So when the allotted Friday night rolled by, we met at Union Station (our designated meeting spot for trips involving public transport and not someone’s host parents’ borrowed car). As it was the first weekend in February, it had recently snowed and waiting in line for the bus (under cover but outside) was the only thing that kept us awake after a long day of childminding. Eventually it was time to board the 11 pm bus bound for Knoxville. As could have been predicted, we did not, in fact, sleep on the bus.

Bright and early, we rolled into Knoxville. The bus stop was literally just the bus stopping on the bridge leading into town. First things first - coffee. Unfortunately, this was before I developed my penchant for local owned, specialty coffee shops and so we found the closest Starbucks open at 8 am on a Saturday. But, a free toilet to freshen up after 9 hours of sitting in a bumpy bus, we couldn’t complain!

Caffeinated, we walked around a quaint General Store, window shopped in the downtown area clearly meant for tourists such as ourselves and found a tower we could go up. I was extremely sad to find out that Dollywood was a little ways outside the city - I vowed to visit again but, like most travel vows you make in the moment, I never returned. In the afternoon, to kill time (and get out of the winter weather) we headed to the local shopping mall. New boots in hand, we had dinner in the food court and made our way back to the area where the bus would depart.
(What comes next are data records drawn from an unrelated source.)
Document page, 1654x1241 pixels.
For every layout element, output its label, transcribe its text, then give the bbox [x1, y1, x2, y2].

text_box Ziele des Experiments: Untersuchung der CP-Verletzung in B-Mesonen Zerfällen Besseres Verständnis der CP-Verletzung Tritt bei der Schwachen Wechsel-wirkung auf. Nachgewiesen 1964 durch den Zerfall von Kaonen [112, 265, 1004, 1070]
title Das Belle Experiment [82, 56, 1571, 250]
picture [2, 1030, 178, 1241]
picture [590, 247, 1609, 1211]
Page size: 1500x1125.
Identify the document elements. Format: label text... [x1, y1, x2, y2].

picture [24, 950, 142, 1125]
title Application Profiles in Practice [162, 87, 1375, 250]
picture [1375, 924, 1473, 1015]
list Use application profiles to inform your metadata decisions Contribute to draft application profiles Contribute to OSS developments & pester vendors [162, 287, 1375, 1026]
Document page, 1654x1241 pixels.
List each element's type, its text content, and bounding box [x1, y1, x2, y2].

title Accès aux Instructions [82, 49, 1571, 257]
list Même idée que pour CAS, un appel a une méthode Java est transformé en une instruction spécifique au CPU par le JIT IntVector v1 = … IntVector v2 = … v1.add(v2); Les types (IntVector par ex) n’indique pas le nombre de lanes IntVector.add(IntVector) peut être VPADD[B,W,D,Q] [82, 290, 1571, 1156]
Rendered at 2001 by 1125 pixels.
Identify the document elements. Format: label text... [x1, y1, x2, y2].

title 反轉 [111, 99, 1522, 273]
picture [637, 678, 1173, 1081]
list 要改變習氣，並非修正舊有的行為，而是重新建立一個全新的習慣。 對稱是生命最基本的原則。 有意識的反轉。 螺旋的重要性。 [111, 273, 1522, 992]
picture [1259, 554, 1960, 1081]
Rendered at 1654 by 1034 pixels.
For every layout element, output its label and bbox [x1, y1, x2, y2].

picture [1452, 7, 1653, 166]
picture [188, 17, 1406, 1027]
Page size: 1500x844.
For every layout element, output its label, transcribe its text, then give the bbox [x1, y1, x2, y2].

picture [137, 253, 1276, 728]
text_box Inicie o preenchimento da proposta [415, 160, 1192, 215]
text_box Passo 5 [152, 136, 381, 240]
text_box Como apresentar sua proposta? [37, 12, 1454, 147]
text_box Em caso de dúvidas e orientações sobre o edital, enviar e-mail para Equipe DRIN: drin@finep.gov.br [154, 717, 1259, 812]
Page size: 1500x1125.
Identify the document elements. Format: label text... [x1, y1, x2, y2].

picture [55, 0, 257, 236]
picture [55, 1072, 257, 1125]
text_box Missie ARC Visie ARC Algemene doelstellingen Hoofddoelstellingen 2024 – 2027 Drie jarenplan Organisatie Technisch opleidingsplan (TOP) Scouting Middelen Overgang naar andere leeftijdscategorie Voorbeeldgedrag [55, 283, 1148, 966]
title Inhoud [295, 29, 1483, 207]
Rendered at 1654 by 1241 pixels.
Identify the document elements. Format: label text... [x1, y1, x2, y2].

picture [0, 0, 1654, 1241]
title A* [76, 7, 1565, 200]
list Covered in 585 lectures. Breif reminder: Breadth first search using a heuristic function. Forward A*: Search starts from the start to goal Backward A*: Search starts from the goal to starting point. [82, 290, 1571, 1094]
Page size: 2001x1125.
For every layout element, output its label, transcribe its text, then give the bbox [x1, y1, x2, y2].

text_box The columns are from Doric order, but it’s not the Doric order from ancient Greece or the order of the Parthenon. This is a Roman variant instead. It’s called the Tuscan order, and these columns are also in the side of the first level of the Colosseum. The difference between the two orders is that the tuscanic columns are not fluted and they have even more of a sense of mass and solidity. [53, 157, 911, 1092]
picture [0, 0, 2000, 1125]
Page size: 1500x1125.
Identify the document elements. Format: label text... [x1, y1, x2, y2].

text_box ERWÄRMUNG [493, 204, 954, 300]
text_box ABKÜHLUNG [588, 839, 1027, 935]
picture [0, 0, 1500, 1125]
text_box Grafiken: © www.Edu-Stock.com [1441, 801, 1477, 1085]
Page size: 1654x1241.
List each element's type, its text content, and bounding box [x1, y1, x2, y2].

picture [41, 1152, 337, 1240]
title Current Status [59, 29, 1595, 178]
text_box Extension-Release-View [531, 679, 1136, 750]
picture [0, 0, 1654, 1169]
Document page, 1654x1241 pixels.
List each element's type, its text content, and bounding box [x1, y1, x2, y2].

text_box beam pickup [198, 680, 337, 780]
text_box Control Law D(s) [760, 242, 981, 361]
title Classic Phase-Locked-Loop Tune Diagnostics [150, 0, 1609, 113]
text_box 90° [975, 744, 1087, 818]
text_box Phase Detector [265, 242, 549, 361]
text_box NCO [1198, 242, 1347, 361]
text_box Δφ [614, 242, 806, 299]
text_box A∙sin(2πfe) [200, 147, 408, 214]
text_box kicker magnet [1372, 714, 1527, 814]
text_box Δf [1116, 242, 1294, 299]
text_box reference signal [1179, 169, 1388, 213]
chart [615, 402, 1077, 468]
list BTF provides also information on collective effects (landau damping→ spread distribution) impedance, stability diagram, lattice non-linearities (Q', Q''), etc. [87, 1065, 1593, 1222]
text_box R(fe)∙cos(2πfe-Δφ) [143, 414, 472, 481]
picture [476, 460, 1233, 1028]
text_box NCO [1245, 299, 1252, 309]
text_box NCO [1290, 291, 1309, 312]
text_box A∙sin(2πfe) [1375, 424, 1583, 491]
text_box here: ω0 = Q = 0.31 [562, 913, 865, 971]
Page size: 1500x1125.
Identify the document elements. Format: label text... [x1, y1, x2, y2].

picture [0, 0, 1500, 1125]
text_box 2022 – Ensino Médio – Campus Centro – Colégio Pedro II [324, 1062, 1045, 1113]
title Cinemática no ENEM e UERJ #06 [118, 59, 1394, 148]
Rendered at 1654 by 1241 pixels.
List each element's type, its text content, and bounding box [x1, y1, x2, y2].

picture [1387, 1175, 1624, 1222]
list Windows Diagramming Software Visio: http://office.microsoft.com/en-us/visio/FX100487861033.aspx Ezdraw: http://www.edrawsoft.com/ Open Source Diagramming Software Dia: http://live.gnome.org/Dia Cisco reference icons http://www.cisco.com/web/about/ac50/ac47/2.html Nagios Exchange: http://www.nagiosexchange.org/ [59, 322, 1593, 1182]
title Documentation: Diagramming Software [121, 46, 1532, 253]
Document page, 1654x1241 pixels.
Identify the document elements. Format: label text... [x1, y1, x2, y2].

Have mercy, this was taken on a moving bus using a Cybershot Point & Shoot from 2008, on next to no sleep.

Have mercy, this was taken on a moving bus using a Cybershot Point & Shoot from 2008, on next to no sleep.

All in all, it was probably not the wisest decision but fun travel stories rarely start with smart choices. So back to D.C. we rode - tattoos, missing mittens and memories of singing YMCA in a more innocent age in tow. We arrived back in our home town to discover that it had snowed yet again and, for the life of me I don’t know where we got the energy, had breakfast at Dunkin’ Donuts. Heading home I watched the Ravens beat the 49ers in the Superbowl with my host dad and slept like a log until my alarm rang the next morning for the start of another week of work.

The lesson? Do the crazy stuff whilst you can still function on 2 hours’ sleep!